North Carolina settlers were brewing the stuff by 1585. One proud Roanoke man said they “brued as good ale as was to be desired.” And that’s 125 years before the Swiss settlement on the Trent and Neuse. But New Bern co-founder John Lawson tells us that Native Americans were at it even earlier. Writing in 1709, he said the Indians had always used cedar berries and corn to make their beer. Others used molasses and its lighter cousin, treacle. But in the end, a brew’s a brew, right?

Beer is mentioned hundreds if not thousands of times in New Bern newspapers beginning in the 1700s. Beer was brewed, sold, and happily consumed from the earliest days. In 1831, the Newbern Spectator quoted a printer saying: “My fellow pressman drank every day a pint of beer before breakfast, a pint with bread and cheese for breakfast, one between breakfast and dinner [lunch], one at dinner, one again about six o’clock in the afternoon, and another after he finished his day’s work.” 

The Civil War didn’t slow consumption in occupied New Bern.
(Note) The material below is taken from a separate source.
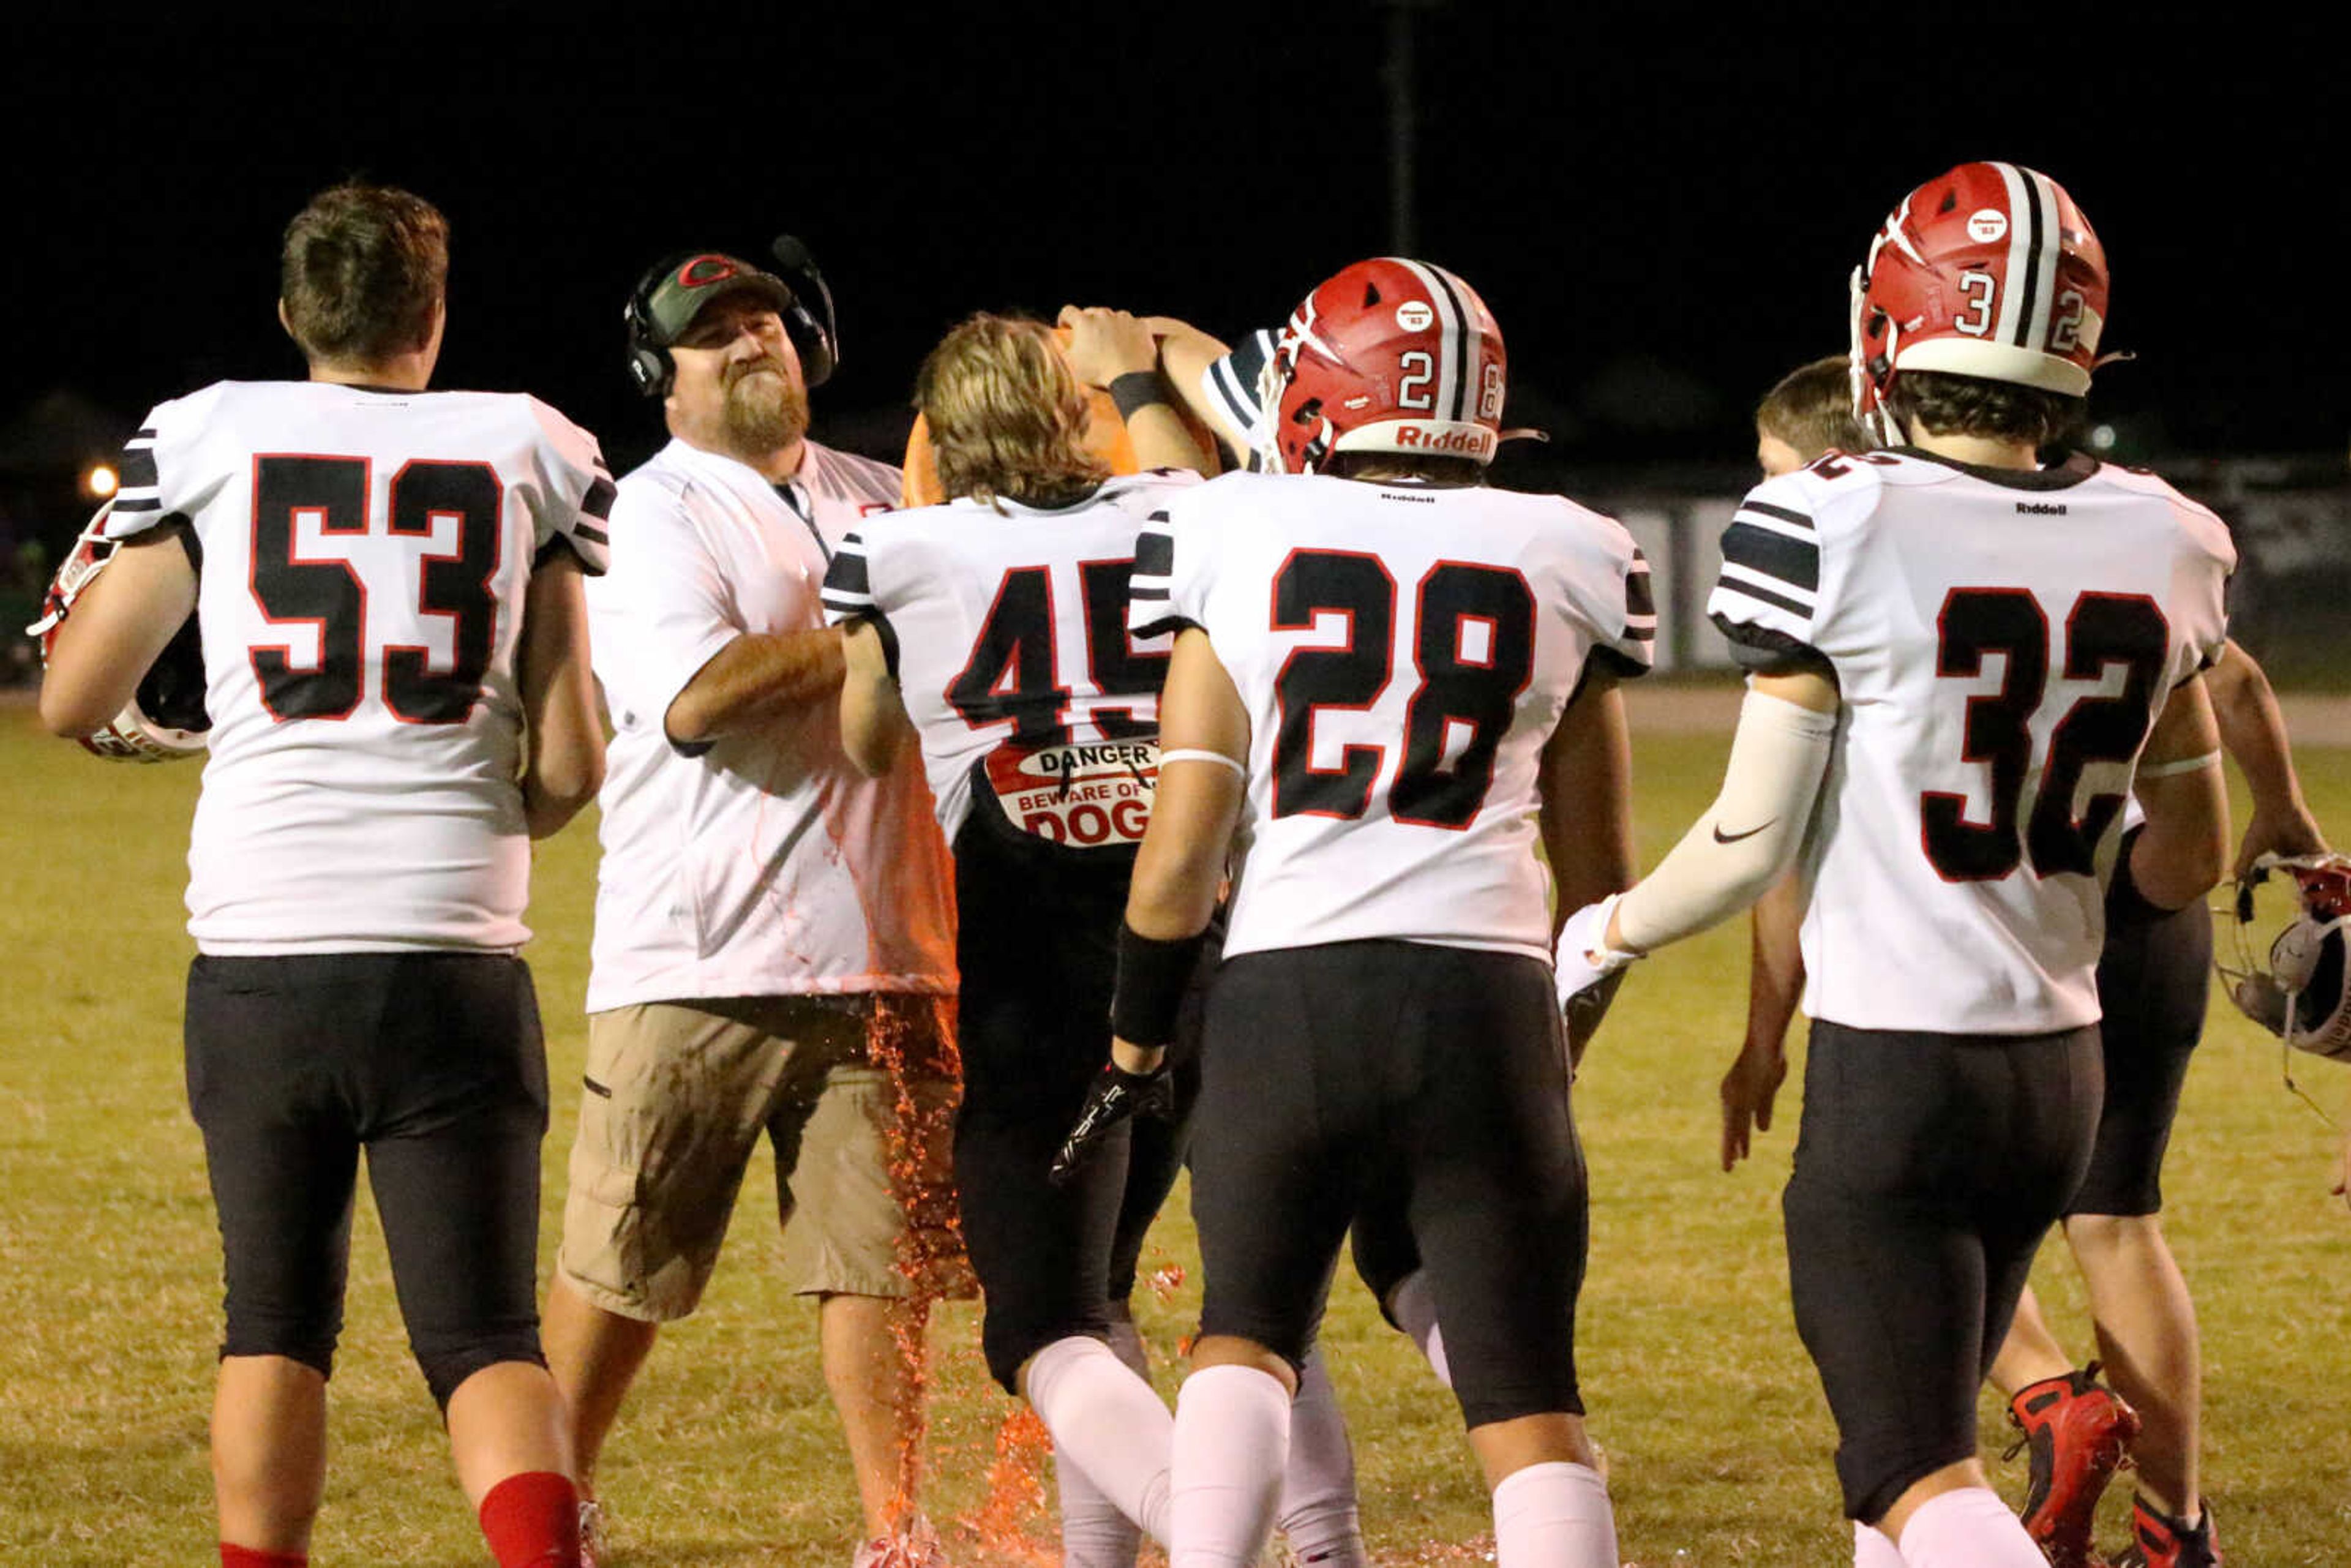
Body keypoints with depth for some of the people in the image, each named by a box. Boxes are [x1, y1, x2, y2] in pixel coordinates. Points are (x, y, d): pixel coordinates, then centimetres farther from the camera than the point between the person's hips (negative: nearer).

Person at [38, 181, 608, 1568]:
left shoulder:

One Union soldier wrote that the bar of the Gaston House on Craven Street “is well-patronized.” The product morphed from local brew to beer brought by New York City steamships but no one complained, at least not in print. In 1865, New Bern aldermen prohibited the sale of beer not only to active-duty soldiers and sailors but also to those “recently discharged.” The ordinance was published in the New Berne Times … over a couple of beer ads.

By the late 1800s, we have a long list of bars, taverns, and grocers selling the stuff but New Bern’s most predominant purveyor of beer was James Redmond. Called “the Champion of Bergner & Engel Bottled Beer,” Redmond was a big-time merchant, steamship owner, and man about town. The New Bern Daily Journal in 1883 said, “Here in New Bern … large quantities are brewed and bottled by our clever townsman, James Redmond, who keeps two wagons running to supply the heavy demand for his excellent beverage.”